From the article on reading GPS data, extract word for word the stretch from "Training Support" through "coordinates during runs.".

# Source passage start

Reading data from GPS devices

Training Support

Author(s):

With a small GPS receiver on his wrist, Mike has been jogging through San Francisco neighborhoods. While catching his breath, safe at home, he visualizes the data he acquired while running with Perl.

A few years ago, portable GPS devices looked more like the clunky cellphones of the early 1990s. Today, athletes no longer need to drag along that much extra weight, as devices like the Garmin Forerunner 10 [1] have shrunk to the size of digital LED watches from the 1970s (Figure 1). These ultimate sports accessories log geographic coordinates during runs.

Figure 1: The wristwatch-sized GPS receiver logs the coordinates of points on the route traveled with timestamps.

Thus, runners can see how fast they are currently traveling and whether they need to speed up or slow down to achieve their own time goals. After completing all of this muscular activity, runners can then enjoy the experience of logging new speed records, viewing the running route on a map, reviewing the miles traveled, or marveling at an altitude profile of the route.

# Source passage end
# Entries shown start

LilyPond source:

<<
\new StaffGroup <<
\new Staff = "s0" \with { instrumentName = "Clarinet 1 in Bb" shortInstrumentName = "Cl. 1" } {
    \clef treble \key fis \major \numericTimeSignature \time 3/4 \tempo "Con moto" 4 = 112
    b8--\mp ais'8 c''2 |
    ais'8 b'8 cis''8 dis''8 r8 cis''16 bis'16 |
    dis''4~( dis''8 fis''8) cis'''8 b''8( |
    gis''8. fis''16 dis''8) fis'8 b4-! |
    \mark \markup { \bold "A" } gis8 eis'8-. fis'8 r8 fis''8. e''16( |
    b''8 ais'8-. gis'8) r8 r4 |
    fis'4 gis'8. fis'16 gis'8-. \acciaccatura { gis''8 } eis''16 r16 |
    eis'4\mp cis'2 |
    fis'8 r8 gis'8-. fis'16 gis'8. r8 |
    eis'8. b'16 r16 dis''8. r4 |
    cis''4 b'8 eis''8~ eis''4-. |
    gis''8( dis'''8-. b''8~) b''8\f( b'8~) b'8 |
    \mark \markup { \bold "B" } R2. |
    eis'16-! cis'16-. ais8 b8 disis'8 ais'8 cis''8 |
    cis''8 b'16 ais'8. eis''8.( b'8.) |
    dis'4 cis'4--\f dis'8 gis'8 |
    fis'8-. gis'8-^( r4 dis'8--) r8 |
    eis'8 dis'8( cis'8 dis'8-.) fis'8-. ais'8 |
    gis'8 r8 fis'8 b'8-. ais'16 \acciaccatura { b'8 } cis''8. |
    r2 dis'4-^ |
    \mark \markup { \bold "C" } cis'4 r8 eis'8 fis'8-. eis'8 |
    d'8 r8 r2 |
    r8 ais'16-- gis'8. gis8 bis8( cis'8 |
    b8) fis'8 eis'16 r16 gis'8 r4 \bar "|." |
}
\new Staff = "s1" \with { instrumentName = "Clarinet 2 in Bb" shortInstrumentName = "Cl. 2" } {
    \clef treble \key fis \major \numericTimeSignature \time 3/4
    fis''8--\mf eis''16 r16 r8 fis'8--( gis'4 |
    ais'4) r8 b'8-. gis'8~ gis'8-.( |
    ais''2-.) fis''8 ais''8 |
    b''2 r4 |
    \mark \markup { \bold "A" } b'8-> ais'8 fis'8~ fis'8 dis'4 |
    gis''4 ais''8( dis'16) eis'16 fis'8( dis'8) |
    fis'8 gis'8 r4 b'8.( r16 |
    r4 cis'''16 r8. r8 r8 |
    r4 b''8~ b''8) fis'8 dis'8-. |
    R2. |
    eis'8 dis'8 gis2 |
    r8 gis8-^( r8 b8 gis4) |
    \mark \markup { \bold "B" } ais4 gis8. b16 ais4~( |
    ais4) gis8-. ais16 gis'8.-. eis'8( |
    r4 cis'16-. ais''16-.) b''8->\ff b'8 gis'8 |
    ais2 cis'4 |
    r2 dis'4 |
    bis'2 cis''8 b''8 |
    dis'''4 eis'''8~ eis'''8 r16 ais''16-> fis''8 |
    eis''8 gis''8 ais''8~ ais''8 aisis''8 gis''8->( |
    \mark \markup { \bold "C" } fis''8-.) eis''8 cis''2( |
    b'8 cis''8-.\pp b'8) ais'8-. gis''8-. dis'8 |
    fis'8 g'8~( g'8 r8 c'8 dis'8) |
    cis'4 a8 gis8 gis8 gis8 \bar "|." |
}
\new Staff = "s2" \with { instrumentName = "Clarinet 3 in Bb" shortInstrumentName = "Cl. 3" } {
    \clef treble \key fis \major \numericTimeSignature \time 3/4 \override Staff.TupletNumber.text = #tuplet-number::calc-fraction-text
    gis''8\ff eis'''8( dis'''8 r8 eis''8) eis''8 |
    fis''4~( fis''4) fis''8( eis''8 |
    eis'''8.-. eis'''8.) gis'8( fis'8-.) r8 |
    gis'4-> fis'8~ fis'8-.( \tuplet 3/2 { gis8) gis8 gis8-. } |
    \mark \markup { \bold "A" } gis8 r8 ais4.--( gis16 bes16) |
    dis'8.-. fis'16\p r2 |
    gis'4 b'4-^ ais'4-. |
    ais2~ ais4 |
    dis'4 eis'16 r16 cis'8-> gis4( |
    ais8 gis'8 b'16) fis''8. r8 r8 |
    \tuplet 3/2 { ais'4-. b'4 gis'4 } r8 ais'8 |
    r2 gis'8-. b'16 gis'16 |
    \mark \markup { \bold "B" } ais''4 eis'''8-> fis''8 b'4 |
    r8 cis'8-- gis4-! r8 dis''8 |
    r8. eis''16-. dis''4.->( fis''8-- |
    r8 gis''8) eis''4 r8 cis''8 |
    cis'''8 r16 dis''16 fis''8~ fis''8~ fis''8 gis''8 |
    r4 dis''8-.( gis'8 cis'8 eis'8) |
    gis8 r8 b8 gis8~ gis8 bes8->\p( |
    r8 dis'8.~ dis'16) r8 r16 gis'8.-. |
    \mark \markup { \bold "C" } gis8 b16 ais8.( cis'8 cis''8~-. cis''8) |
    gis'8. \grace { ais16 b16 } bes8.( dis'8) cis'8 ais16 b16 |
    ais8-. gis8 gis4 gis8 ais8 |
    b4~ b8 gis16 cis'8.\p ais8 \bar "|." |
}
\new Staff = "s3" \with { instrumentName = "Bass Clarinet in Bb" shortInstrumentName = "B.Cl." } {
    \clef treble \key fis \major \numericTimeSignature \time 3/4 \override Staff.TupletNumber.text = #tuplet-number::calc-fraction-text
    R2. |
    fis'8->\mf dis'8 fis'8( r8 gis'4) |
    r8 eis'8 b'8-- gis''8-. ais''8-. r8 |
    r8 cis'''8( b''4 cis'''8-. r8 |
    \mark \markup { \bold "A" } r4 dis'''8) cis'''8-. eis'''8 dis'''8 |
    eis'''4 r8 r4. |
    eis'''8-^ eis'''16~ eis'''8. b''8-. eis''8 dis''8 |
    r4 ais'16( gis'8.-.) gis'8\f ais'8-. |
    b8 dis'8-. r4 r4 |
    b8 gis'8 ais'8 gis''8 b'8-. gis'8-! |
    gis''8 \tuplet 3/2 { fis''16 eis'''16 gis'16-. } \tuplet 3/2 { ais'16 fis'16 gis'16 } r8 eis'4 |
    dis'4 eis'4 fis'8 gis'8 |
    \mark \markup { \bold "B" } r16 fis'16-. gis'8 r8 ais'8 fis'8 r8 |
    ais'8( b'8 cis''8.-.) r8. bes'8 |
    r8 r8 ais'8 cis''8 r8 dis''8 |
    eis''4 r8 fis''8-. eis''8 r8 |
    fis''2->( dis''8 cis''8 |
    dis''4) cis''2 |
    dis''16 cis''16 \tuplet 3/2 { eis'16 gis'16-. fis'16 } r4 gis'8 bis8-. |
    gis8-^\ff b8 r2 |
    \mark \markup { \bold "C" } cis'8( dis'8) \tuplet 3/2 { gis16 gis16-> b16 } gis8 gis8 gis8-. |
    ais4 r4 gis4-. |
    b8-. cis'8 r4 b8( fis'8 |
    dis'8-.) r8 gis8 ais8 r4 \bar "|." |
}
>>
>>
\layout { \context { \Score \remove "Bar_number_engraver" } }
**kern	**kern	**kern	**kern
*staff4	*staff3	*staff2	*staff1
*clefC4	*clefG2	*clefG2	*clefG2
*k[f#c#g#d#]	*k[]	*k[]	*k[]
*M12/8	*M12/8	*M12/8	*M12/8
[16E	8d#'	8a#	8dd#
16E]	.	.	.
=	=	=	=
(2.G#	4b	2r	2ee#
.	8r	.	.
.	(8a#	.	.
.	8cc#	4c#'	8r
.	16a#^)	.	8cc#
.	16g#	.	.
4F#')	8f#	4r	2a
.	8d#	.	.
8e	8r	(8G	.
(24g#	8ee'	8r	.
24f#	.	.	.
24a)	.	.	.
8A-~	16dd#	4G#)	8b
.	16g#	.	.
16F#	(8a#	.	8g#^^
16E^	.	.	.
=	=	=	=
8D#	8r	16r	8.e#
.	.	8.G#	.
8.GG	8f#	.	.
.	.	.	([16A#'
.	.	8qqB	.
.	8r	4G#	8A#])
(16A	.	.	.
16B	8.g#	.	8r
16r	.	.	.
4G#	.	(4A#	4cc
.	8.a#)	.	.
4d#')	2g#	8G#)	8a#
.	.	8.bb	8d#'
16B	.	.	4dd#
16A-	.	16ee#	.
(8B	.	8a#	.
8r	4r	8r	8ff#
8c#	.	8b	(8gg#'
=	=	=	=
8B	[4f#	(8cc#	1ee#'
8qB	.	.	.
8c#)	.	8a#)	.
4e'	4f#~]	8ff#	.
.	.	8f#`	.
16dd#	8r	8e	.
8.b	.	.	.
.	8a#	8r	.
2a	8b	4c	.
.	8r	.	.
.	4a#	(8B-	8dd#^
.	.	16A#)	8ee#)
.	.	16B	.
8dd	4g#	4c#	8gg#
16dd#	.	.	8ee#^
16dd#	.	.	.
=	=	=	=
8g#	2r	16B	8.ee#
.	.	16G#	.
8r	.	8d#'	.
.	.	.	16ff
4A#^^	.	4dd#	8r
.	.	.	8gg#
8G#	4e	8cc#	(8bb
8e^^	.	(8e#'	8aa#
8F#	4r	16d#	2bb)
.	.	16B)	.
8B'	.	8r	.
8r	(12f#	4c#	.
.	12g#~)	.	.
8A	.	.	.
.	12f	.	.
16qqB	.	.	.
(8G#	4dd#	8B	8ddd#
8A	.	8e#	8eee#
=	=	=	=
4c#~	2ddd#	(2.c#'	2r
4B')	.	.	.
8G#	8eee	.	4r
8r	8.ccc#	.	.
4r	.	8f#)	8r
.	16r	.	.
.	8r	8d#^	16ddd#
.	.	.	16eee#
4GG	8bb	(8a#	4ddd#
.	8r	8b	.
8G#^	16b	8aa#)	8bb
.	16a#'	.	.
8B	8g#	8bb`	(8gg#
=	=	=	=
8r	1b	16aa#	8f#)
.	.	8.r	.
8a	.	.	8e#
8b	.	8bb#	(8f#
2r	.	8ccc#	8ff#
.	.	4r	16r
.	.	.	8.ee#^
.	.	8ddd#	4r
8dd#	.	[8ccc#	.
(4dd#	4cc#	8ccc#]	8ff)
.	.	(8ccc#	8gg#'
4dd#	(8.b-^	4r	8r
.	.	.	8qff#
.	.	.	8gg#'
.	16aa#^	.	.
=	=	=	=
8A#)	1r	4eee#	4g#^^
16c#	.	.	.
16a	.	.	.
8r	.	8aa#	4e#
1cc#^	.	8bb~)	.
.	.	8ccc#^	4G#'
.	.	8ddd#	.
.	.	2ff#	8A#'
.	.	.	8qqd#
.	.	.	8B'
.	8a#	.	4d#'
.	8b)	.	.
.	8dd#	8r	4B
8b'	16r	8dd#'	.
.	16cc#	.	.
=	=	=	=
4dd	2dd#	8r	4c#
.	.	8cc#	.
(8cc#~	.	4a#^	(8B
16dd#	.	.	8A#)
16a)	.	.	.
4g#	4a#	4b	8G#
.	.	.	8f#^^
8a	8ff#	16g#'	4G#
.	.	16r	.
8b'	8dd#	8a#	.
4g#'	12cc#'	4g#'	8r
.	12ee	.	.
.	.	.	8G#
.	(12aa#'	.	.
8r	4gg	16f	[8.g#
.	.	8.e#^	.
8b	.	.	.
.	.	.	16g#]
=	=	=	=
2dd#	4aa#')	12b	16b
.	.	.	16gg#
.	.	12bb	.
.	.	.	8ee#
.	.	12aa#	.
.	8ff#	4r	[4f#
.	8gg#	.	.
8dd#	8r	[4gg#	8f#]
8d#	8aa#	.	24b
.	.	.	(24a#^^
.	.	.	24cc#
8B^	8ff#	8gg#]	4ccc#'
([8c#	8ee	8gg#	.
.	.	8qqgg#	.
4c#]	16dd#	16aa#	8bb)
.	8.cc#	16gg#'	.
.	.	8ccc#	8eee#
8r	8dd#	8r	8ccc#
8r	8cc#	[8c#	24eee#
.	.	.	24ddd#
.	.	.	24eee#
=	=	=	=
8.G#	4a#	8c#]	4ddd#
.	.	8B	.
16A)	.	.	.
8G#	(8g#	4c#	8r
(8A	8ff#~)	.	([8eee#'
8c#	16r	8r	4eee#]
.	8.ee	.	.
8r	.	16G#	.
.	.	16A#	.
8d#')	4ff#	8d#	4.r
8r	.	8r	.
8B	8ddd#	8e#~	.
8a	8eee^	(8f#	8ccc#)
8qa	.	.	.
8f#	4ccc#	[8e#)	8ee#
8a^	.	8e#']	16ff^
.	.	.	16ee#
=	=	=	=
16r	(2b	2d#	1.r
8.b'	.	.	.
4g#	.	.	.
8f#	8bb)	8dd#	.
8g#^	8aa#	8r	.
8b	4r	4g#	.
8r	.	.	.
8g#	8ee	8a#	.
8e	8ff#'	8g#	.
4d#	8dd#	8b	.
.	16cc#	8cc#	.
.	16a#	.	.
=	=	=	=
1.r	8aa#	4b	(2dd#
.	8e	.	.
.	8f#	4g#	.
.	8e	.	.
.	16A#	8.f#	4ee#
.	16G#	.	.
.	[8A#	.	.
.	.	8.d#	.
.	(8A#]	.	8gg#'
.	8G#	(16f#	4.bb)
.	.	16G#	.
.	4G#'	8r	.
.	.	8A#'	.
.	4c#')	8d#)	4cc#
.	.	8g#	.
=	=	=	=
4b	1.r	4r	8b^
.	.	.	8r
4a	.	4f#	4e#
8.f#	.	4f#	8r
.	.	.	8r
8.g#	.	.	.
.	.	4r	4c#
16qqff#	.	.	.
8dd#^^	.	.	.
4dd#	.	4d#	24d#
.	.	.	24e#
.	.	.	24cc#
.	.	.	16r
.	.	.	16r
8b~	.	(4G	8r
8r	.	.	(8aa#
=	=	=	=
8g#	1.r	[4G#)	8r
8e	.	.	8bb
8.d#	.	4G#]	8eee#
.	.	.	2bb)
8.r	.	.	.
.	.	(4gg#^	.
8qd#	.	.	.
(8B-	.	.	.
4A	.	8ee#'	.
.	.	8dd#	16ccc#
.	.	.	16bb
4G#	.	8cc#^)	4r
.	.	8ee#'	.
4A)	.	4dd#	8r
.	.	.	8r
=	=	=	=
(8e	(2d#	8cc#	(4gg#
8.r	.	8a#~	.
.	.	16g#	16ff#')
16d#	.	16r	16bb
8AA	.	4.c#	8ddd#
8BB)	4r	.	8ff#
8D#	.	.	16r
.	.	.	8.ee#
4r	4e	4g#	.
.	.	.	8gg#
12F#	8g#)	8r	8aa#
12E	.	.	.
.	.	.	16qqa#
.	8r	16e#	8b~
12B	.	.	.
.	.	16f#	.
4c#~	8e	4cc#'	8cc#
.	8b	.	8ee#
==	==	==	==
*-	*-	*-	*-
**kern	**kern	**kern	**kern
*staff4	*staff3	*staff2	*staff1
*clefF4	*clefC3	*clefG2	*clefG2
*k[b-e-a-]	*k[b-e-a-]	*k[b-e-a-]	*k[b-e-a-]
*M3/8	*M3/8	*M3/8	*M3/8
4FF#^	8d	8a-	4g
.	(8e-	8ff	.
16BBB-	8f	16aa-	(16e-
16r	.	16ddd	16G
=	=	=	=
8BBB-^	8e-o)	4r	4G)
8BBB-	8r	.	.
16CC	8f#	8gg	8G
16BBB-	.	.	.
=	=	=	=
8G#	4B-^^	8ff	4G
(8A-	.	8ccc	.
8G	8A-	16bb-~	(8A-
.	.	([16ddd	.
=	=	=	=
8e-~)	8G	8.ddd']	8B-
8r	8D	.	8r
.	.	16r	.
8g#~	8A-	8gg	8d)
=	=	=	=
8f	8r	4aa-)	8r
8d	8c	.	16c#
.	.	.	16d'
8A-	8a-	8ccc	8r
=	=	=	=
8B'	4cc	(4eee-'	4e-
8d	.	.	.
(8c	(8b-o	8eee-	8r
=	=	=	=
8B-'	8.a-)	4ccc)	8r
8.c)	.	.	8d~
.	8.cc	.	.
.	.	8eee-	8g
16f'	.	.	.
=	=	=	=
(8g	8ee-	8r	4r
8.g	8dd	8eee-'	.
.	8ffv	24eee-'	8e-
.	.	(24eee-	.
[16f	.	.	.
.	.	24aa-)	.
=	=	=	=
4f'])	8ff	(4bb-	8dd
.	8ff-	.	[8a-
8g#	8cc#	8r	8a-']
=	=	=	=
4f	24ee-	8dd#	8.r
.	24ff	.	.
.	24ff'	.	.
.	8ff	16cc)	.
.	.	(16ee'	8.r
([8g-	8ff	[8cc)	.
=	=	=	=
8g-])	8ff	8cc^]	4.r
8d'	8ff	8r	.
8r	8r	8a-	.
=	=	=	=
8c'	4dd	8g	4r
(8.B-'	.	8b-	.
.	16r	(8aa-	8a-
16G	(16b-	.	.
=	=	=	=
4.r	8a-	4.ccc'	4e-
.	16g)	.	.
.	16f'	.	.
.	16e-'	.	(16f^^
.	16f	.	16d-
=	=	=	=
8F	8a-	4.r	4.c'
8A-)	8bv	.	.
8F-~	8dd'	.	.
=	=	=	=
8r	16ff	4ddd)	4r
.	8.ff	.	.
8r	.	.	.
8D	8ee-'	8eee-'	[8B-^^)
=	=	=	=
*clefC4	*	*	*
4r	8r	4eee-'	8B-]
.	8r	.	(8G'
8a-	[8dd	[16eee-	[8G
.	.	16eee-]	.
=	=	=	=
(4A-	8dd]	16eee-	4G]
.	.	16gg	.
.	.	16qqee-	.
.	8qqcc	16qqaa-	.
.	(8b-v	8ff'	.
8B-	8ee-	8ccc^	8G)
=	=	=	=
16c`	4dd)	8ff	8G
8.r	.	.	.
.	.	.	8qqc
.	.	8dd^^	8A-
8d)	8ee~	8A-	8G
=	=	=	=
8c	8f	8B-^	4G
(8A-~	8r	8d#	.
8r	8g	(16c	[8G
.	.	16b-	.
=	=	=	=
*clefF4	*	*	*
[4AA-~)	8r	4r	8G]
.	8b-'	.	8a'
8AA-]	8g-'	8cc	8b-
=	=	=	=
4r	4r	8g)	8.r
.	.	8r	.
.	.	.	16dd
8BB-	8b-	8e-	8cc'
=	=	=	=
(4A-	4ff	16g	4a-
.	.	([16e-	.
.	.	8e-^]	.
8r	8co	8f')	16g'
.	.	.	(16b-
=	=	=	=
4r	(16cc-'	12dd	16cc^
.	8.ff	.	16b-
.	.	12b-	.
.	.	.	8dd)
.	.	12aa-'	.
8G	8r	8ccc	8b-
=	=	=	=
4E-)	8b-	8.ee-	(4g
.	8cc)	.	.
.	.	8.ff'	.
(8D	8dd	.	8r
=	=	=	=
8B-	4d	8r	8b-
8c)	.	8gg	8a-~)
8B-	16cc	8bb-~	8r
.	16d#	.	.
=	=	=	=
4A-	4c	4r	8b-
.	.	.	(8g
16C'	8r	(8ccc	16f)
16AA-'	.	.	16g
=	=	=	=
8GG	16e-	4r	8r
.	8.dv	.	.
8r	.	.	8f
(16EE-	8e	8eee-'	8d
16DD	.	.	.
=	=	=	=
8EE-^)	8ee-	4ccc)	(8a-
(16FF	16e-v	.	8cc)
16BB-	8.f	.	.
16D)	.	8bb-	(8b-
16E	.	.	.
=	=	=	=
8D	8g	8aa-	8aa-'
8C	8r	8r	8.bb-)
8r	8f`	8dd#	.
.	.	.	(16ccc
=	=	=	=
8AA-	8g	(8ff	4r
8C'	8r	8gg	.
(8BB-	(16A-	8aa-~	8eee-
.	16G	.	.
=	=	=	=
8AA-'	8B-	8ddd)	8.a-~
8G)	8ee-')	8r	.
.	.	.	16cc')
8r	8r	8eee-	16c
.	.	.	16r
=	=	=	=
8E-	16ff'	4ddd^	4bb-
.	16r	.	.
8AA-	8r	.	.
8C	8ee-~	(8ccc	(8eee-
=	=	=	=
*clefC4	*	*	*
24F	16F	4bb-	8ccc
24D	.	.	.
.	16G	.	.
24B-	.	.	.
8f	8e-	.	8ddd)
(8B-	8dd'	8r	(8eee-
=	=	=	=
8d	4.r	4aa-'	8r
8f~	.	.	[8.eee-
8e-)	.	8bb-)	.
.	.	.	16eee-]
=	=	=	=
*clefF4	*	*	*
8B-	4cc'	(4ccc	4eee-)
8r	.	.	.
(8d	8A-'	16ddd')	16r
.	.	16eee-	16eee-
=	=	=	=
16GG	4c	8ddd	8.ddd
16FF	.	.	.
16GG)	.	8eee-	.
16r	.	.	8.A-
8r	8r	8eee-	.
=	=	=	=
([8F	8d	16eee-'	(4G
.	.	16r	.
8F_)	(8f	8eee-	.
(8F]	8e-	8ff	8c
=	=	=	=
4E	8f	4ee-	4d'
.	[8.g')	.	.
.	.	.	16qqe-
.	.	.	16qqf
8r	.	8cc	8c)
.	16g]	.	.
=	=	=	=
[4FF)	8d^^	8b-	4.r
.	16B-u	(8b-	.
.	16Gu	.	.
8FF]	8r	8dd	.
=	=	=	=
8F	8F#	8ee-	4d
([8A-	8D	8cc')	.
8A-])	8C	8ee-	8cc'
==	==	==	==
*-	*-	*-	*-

# Entries shown end

- [Answer in full]
Training Support

Author(s):

With a small GPS receiver on his wrist, Mike has been jogging through San Francisco neighborhoods. While catching his breath, safe at home, he visualizes the data he acquired while running with Perl.

A few years ago, portable GPS devices looked more like the clunky cellphones of the early 1990s. Today, athletes no longer need to drag along that much extra weight, as devices like the Garmin Forerunner 10 [1] have shrunk to the size of digital LED watches from the 1970s (Figure 1). These ultimate sports accessories log geographic coordinates during runs.